Why is the strength of an Elliptic Curve Cryptography (ECC) half the size of the prime field size?

Question

I've looked around and couldn't find a direct answer. As a general rule, I've read from various sources (here here, and here) that the strength of an elliptical curve key is half of the size of the prime field. I.e. for a 256-bit prime field (like a secp256r1 curve) the we have 128 bits of security and for a 384-bit prime field the symmetrical equivalent strength is 192 bits.

Why is this the case?

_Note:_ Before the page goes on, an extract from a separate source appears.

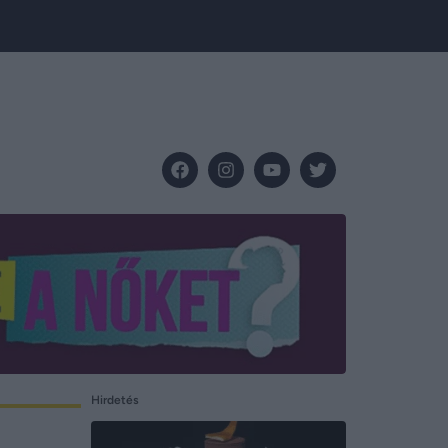
Hirdetés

As I understand it, an $n$-bit symmetric key has $2^n$ bits of security, and an ECC public key is some point $P$ such that $P=k \cdot G (\text{ mod }p)$ where $k$ is the private key and $p$ is the modulus prime field.

secp256r1 has a 256 bit prime field who's prime is a Mersenne prime. So what's going on? Do we use only half the field or...?

Answer 1

This is essentially because the best known generic algorithms for discrete logarithm, e.g., baby step giant step, have complexity $$O(\sqrt{G})=O(2^{n/2})$$ where $n$ is the number of bits to represent the elements of the elliptic curve group $G$.

If the elliptic curve group is carefully chosen, that is. So, avoid anomalous curves, for example.